Task instructions ::
1) List the four section headings of the study summary.
2) In the study summary, update the portion from "Purpose of the" to "all adjacent k-space subgroups." by replacing "echotrains" with "echo trains" throughout.
+++ Passage provided
Purpose of the Study:

  • To review and apply phase correlation for detecting rigid-body translational motion within individual echotrains in TSE MRI.
  • To demonstrate a method for measuring motion between repeated echotrain acquisitions and adjacent k-space data.
  • To investigate the feasibility of complete motion history determination and artifact correction using this technique.

Main Methods:

  • Phase correlation was applied to individual echotrains acquired twice for motion detection.
  • Subsampled correlation was used to generate delta-functions for motion measurement between acquisitions.
  • Correlation was also performed between adjacent, equally spaced k-space measurements.
  • Motion history was determined by measuring motion between all adjacent k-space subgroups.

Main Results:

  • The subsampled correlation of repeated echotrains successfully provided an array of delta-functions, enabling motion measurement.
  • A comparable correlation was identified between adjacent sets of equally spaced k-space measurements.
  • The complete motion history of a subject could be determined by analyzing adjacent k-space subgroups.
  • Motion artifacts in turbo-spin-echo head and hand images were investigated, revealing limiting factors of the technique.

Conclusions:

  • Phase correlation is an effective method for measuring rigid-body translational motion in TSE MRI data.
  • This technique allows for the determination of complete motion history and subsequent correction of motion artifacts.
  • The study explored the practical application and limitations of phase correlation in TSE imaging, with implications for improved MRI scan quality.
++++++
+++ Data extract
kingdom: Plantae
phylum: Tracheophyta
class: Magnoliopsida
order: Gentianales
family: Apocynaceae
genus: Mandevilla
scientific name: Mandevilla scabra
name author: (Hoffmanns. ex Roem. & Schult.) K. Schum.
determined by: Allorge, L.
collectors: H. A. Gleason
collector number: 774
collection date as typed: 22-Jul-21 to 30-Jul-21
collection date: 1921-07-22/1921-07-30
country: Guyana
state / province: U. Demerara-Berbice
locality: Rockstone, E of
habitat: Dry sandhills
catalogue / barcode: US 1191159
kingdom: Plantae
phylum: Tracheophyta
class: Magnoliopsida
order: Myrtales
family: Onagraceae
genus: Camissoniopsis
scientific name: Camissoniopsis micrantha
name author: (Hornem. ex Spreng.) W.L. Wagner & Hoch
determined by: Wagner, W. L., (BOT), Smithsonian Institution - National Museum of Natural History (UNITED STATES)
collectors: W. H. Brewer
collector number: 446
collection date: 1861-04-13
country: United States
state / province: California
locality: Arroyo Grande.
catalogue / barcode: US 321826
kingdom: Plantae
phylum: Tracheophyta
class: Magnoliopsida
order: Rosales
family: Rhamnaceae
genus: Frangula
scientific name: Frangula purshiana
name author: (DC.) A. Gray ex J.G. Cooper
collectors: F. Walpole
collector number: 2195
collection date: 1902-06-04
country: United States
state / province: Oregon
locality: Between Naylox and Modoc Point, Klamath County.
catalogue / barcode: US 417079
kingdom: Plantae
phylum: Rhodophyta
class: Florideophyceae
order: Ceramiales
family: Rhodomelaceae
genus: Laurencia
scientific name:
++++++
Exercise answers ::
1)
Purpose of the Study
Main Methods
Main Results
Conclusions

2)
Purpose of the Study:

  • To review and apply phase correlation for detecting rigid-body translational motion within individual echo trains in TSE MRI.
  • To demonstrate a method for measuring motion between repeated echotrain acquisitions and adjacent k-space data.
  • To investigate the feasibility of complete motion history determination and artifact correction using this technique.

Main Methods:

  • Phase correlation was applied to individual echo trains acquired twice for motion detection.
  • Subsampled correlation was used to generate delta-functions for motion measurement between acquisitions.
  • Correlation was also performed between adjacent, equally spaced k-space measurements.
  • Motion history was determined by measuring motion between all adjacent k-space subgroups.